Piece Movement Part 1: Lookup Tables

What is a lookup table?

In the previous post we looked at how a chess board is represented with bitboards. But, how does a chess engine actually know where the pieces can move? This is often calculated whenever we need them, but this results in doing the same math again every time a piece move from that square. High performance engines want to avoid doing the same math multiple times.

A lookup table is a pre-calculated array of attack bitboards. Since a Knight/King on a square will always attack the same squares regardless of the other pieces on the board, we can calculate attack bitboards for each square at startup and save this for later inside of an array.
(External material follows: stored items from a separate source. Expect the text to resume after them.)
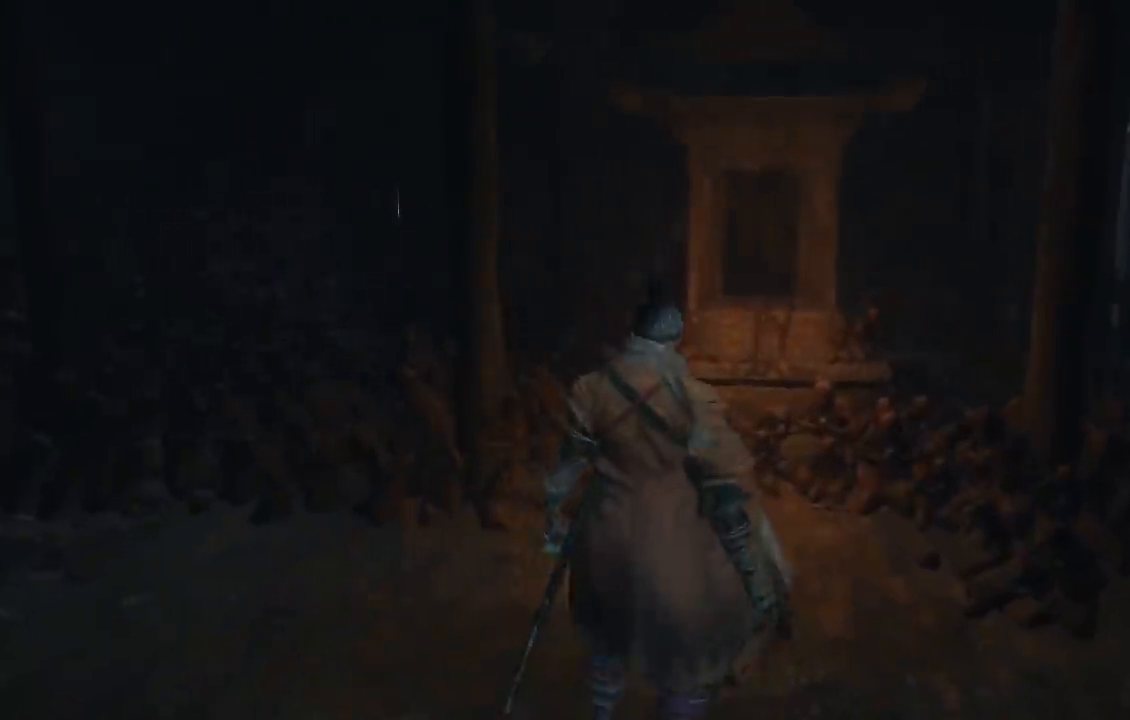
{"buttons": ["A"], "left_stick": "center", "right_stick": "center", "button_events": [[17, "A", "up"], [133, "A", "down"], [200, "A", "up"], [300, "A", "down"], [383, "A", "up"], [483, "A", "down"]]}
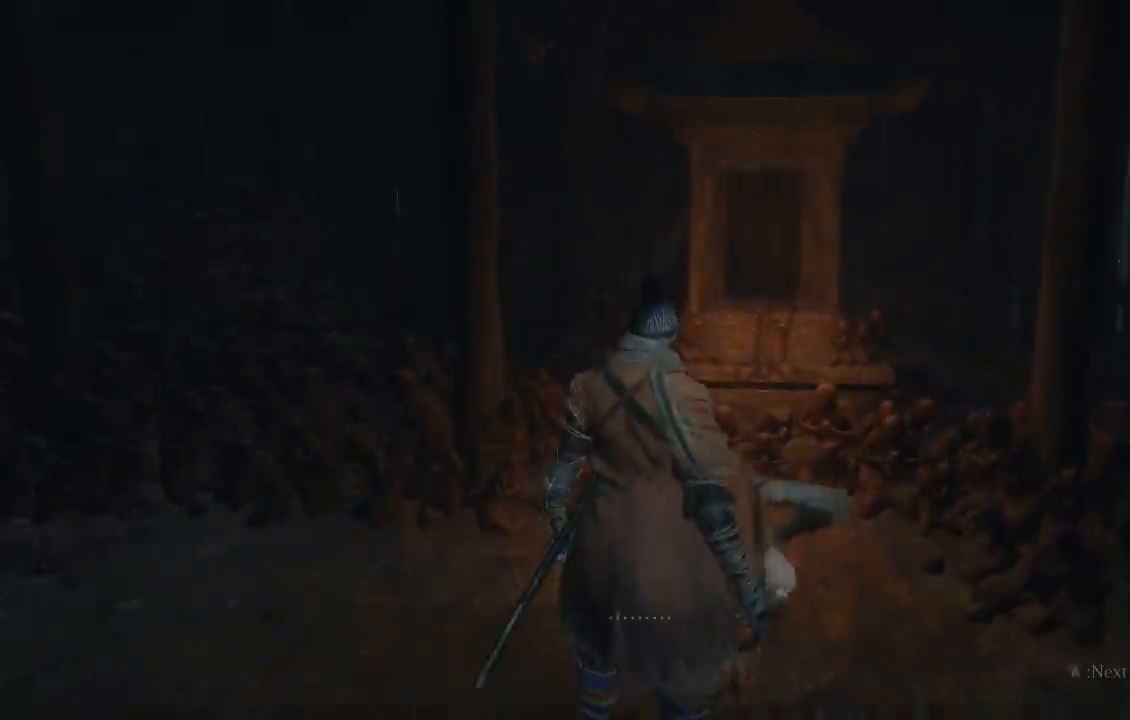
{"buttons": [], "left_stick": "center", "right_stick": "center", "button_events": [[67, "A", "up"], [167, "A", "down"], [250, "A", "up"], [350, "A", "down"], [433, "A", "up"]]}
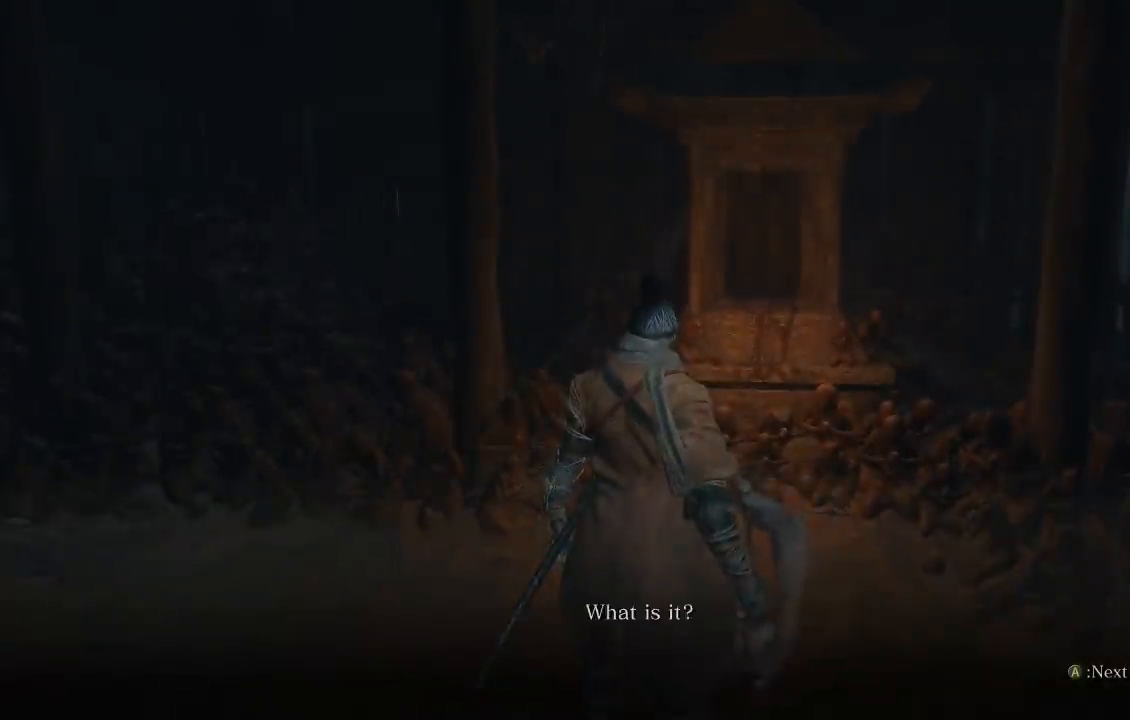
{"buttons": [], "left_stick": "center", "right_stick": "center", "button_events": [[17, "A", "down"], [100, "A", "up"], [183, "A", "down"], [283, "A", "up"], [367, "A", "down"], [450, "A", "up"]]}
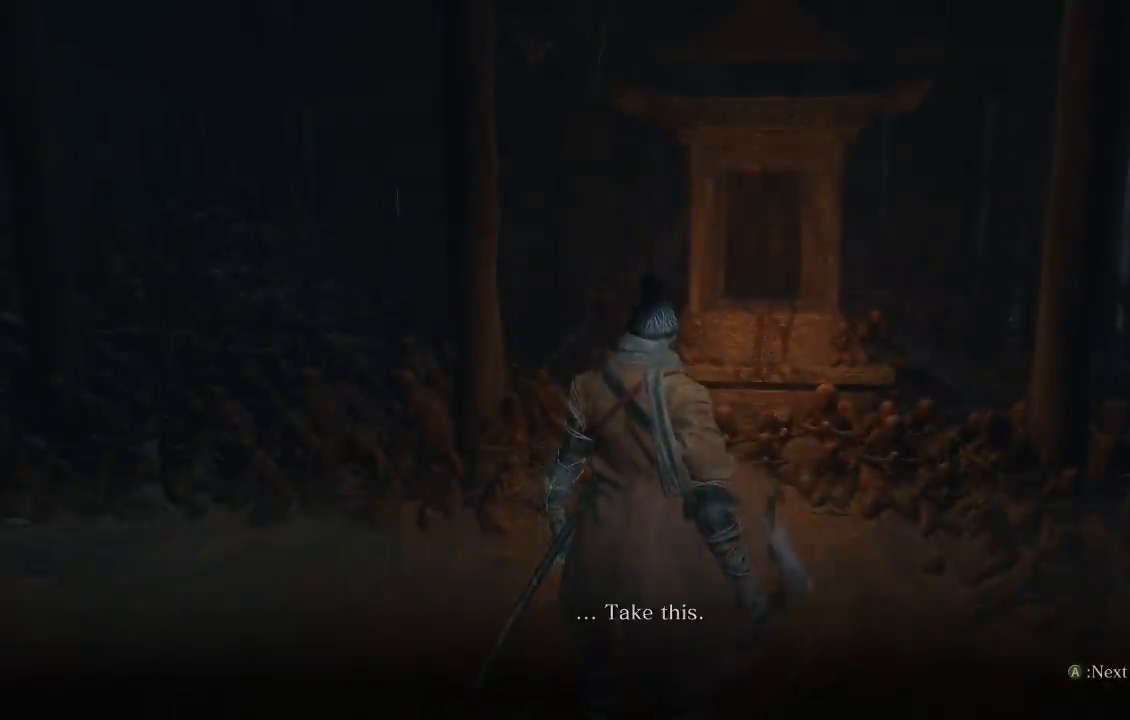
{"buttons": [], "left_stick": "center", "right_stick": "center", "button_events": [[17, "A", "down"], [117, "A", "up"], [200, "A", "down"], [283, "A", "up"], [350, "A", "down"], [450, "A", "up"]]}
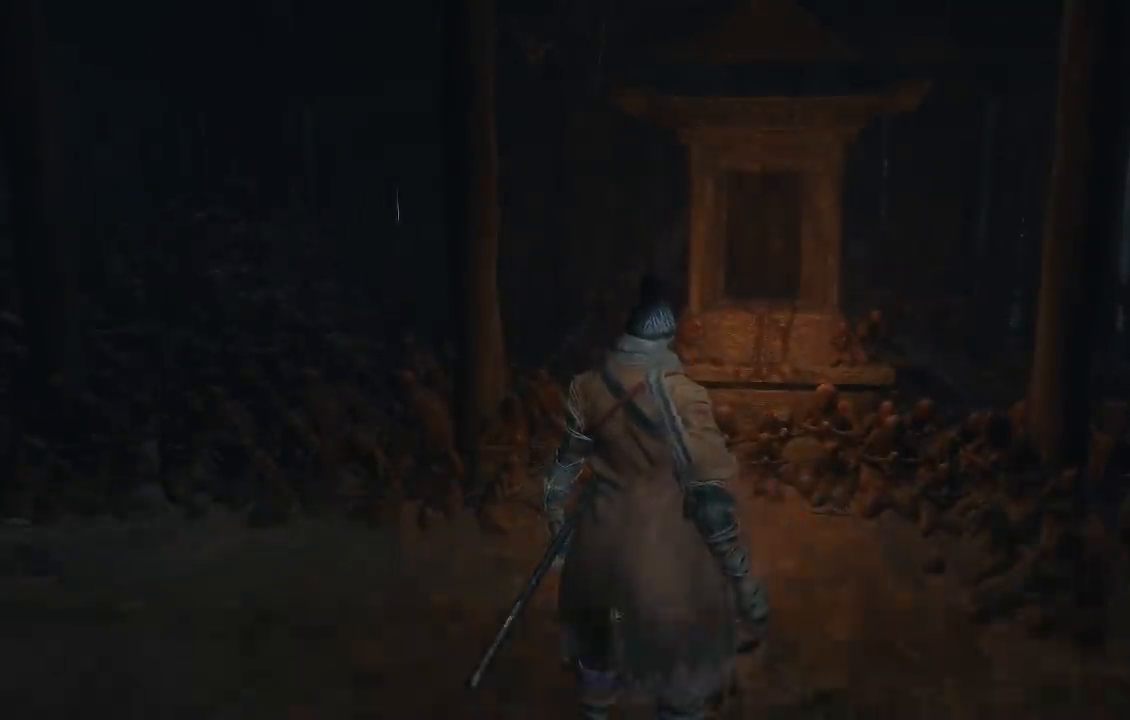
{"buttons": ["A"], "left_stick": "center", "right_stick": "center", "button_events": [[450, "A", "down"]]}
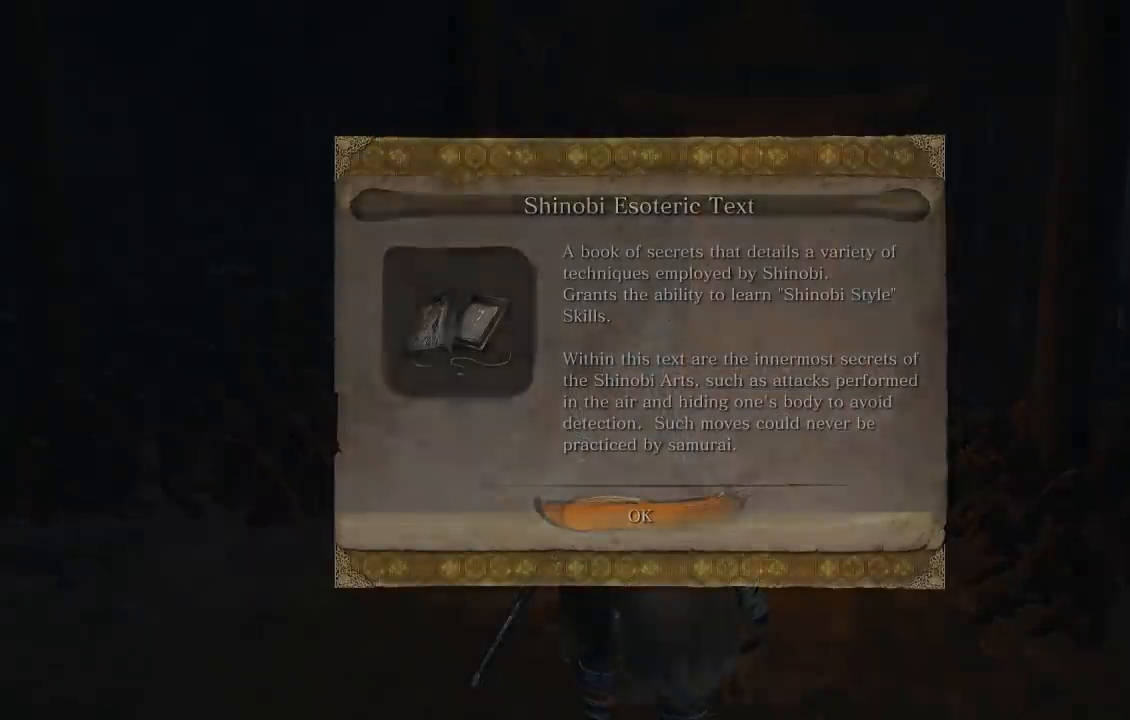
{"buttons": [], "left_stick": "down", "right_stick": "down-left", "button_events": [[50, "A", "up"]]}
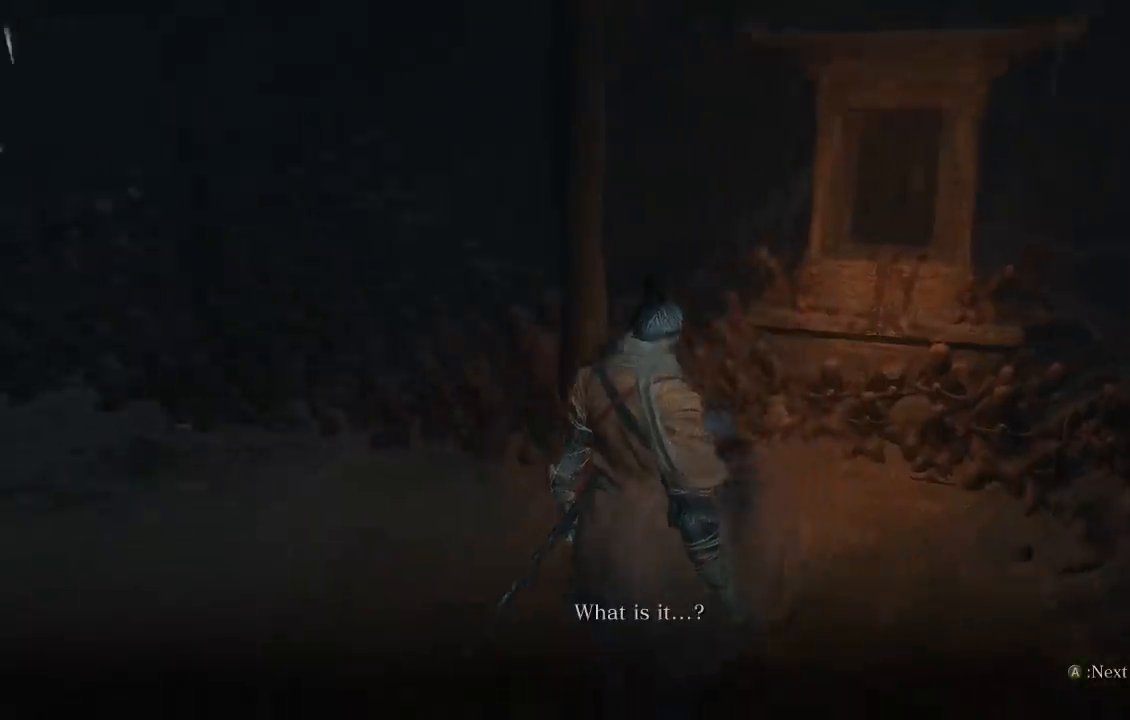
{"buttons": [], "left_stick": "down-left", "right_stick": "center", "button_events": [[200, "START", "down"], [367, "START", "up"]]}
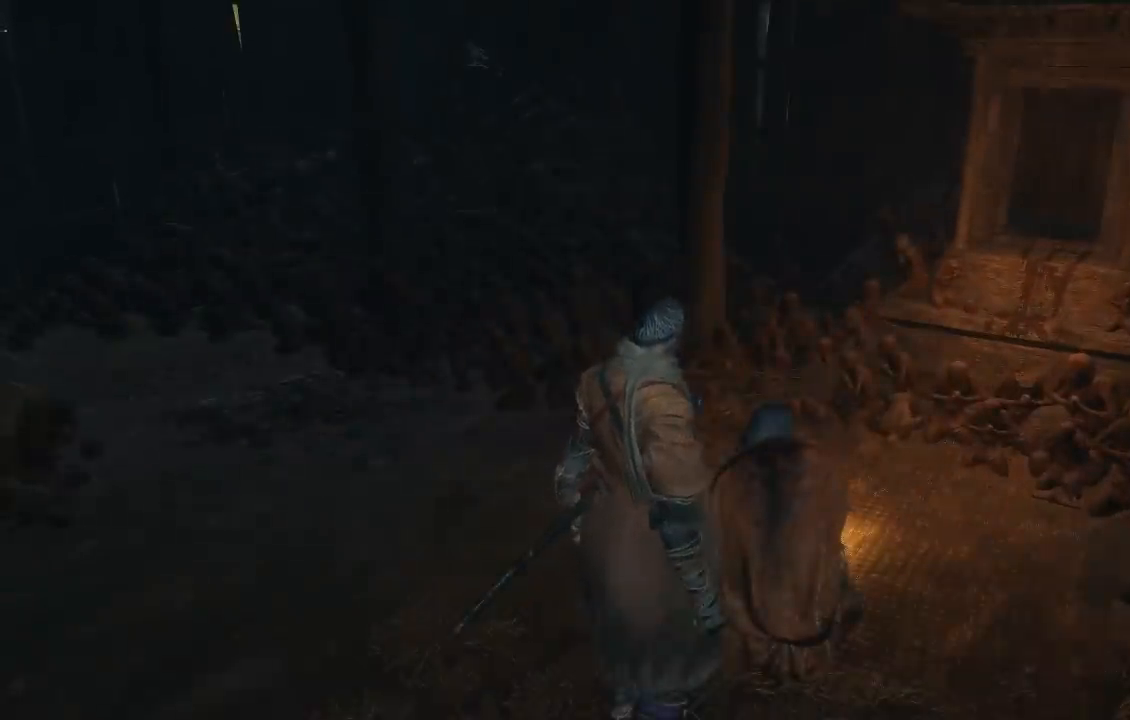
{"buttons": [], "left_stick": "down-left", "right_stick": "left", "button_events": []}
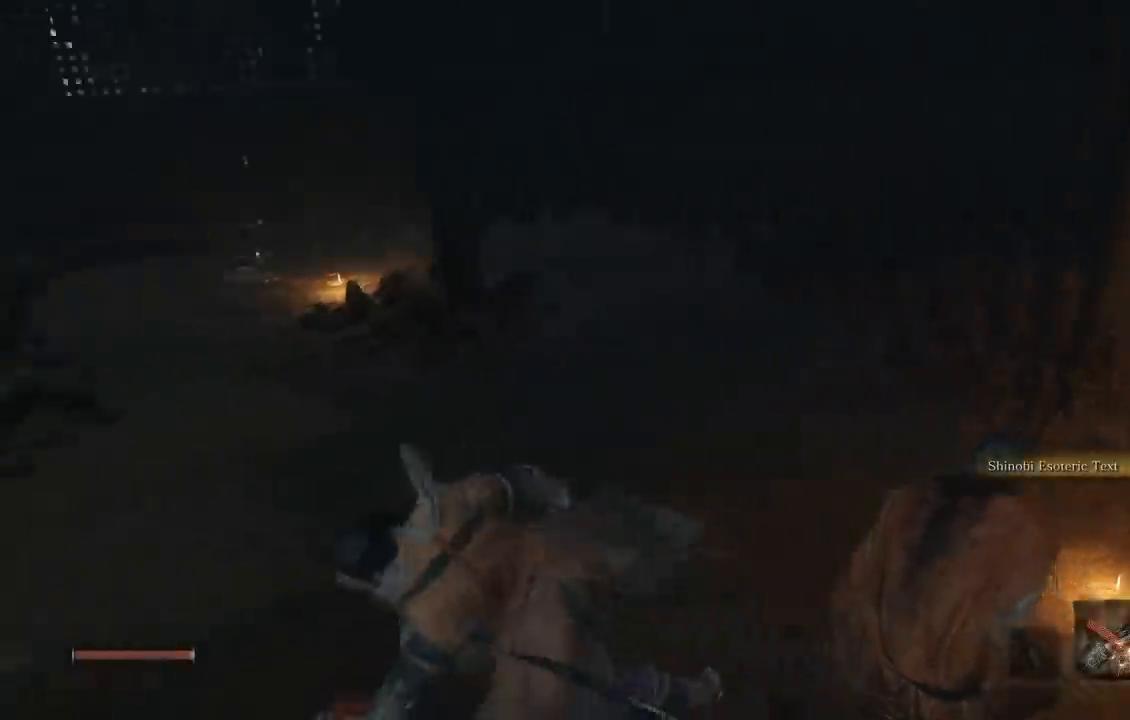
{"buttons": ["B"], "left_stick": "up-left", "right_stick": "center", "button_events": [[367, "B", "down"]]}
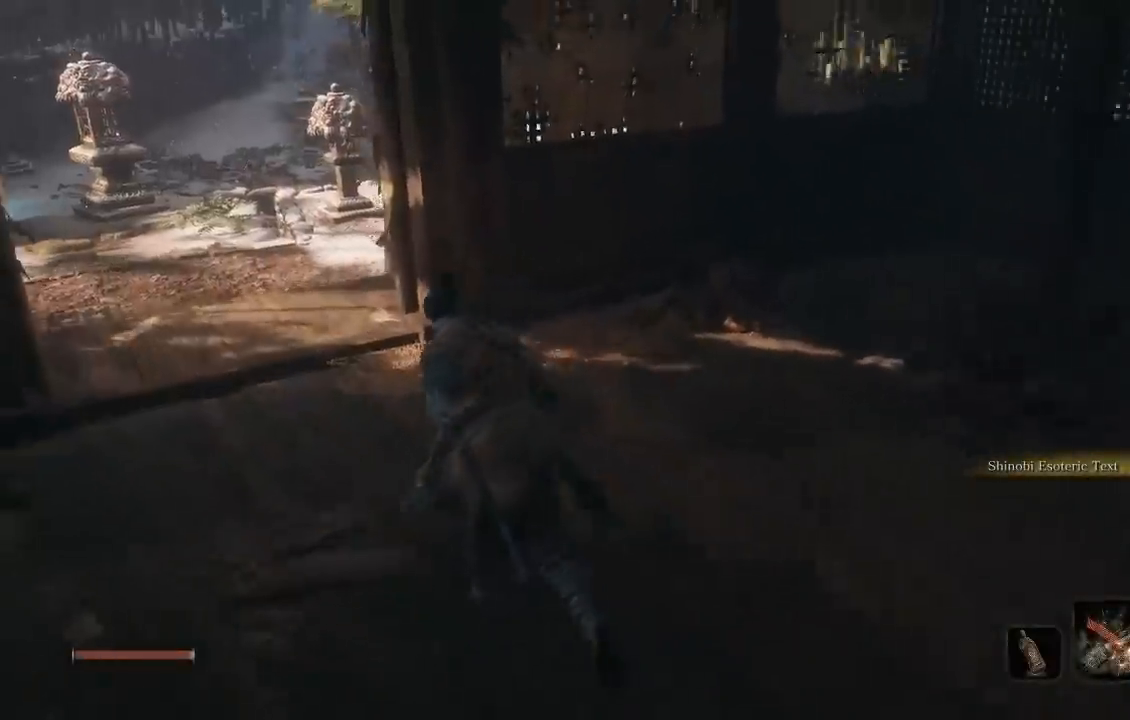
{"buttons": ["B"], "left_stick": "up", "right_stick": "down-right", "button_events": []}
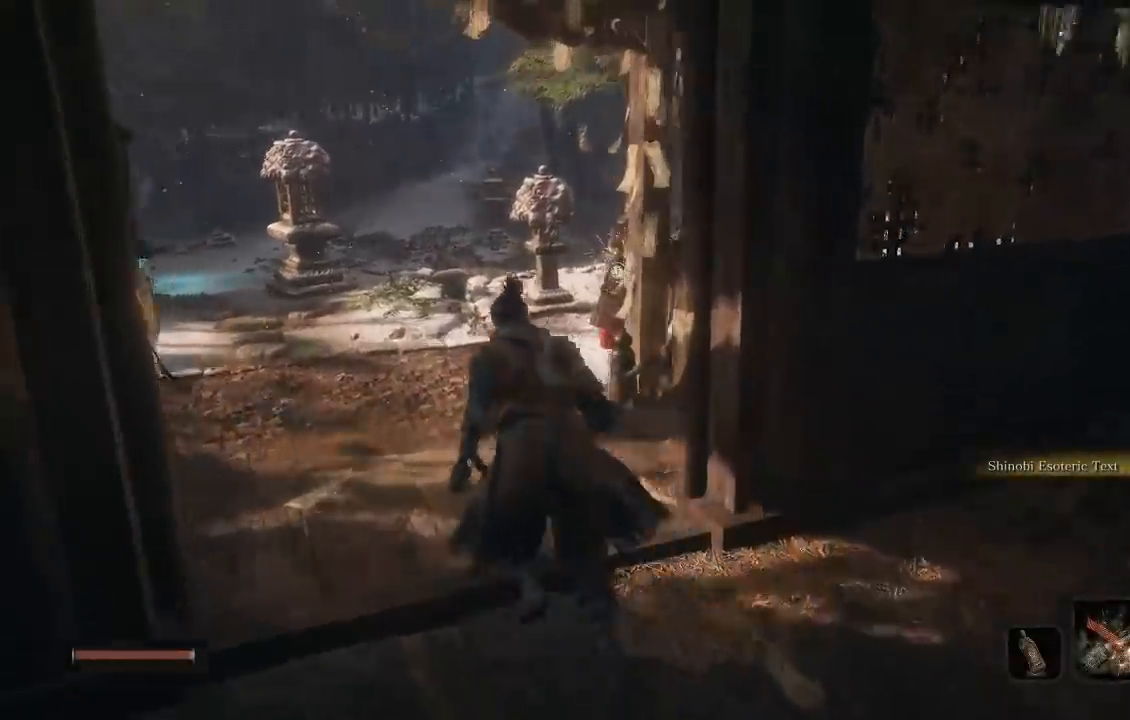
{"buttons": [], "left_stick": "up", "right_stick": "center", "button_events": [[350, "B", "up"]]}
This makes moving pieces a lot faster as it now just has to do a lookup rather than any calculations.

Pawns are a bit different because their attack patterns depend on colour, so engines usually store two pawn lookup tables: one for white and one for black.

ulong whitePawnAttacks[64];
ulong blackPawnAttacks[64];

Calculating a Knight's Attack

To understand how and why we use these here is an example of how to calculate a Knight's move.

1. Create a bitboard mask where only the knights starting position is 1.

2. Shift this bit for each possible move direction while using file masks to avoid wrap around.

Here is some example code of this.

ulong CalculateKnightAttacks(int square) {
    ulong knight = 1UL << square;
    ulong attacks = 0;

    // Move 2 up and 1 left (Check if not on A file to avoid wrap-around)
    if ((knight & NotAFile) != 0) attacks |= (knight << 15);
    
    // Move 1 up and 2 left (Check if not on A or B file)
    if ((knight & NotABFile) != 0) attacks |= (knight << 6);

    // Repeat for all 8 possible directions
    return attacks;
}

Why are they beneficial?

Even though bitwise operations are fast, doing many of these every time we move a piece is not ideal. High performance engines search millions of positions or even more each turn so this adds up. A lookup table reduces computation code down to 0(1) time complexity, which is very fast. This turns calculations every turn into a simple lookup.

ulong moves = _knightLookupTable[27];

The Limitations

This can only be done with the non-sliding pieces, knight, pawn, and the king, due to sliding pieces move can be blocked by other pieces. This would result in a huge array which would be quite slow. For this we can use magic bitboards which will be in the next post.